Sectors with the most increase in I/S from 2017-2019 to 2023 are Technology (+90%), Industrials (+46%), Healthcare (+44%). Sectors with the least increase are Consumer Cyclicals (+12%), Non-Energy Materials (+16%), Energy (+19%, but probably not a meaningful metric), Consumer Non-Cyclicals (+30%).
Excess inventories is not going to trouble the mega-caps aka the new defensives. The 10 largest market-cap names either have no reported invtry (META, V, UNH), a decrease in I/S (AAPL, AMZN, TSLA), or I/S isn’t meaningful (MSFT, GOOG). The only exception there is NVDA.

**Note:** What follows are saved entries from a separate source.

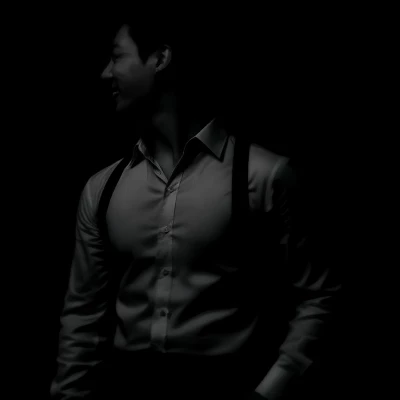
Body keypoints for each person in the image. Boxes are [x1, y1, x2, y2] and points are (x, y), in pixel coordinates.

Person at [50, 18, 341, 400]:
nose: (106, 73)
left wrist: (270, 391)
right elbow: (83, 316)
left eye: (117, 57)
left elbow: (321, 296)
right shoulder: (103, 188)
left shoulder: (264, 176)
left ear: (160, 58)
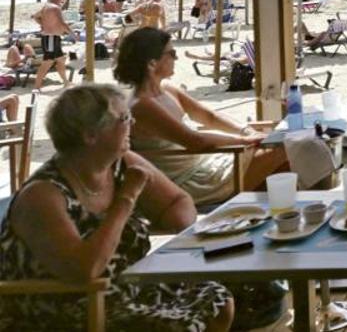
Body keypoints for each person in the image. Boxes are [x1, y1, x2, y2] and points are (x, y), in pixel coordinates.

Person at [0, 84, 234, 330]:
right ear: (90, 135)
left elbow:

…interesting and helpful, … thanks…
I broke the data down by industry sub-sector and market cap. One pattern I’m seeing is that within each industry, the increase in I/S slightly tends to be larger in mid-cap (10-50BN) and small-cap (1-10BN) than in large-cap (>50BN). It is not a strong pattern, but is discernible. Makes sense – the small guy gets stuck with the excess.
the next moment of truth will come in about 4-5 weeks with earnings reports. we’ll hear what the companies have to say. i don’t see a reason for a meaningful selloff before then. does market go much higher before then? don’t know. but i am not going to get off the train until we drop below the 50sma
The moment of truth might be ambiguous. S&P500 consensus EPS for 2023 and for 2024 has flatlined (neither falling nor rising) during the last couple months, after falling steadily since spring/summer 2022. Since 2024 estimates are still higher than 2023 estimates, the rolling S&P500 consensus EPS for “next 12 months” has started moving up, after falling steadily since summer 2023. Suppose things stay this way – no change to annual estimates but the calendar continuing to roll forward. I wonder if that will be positive or negative, after a run such as we’ve had?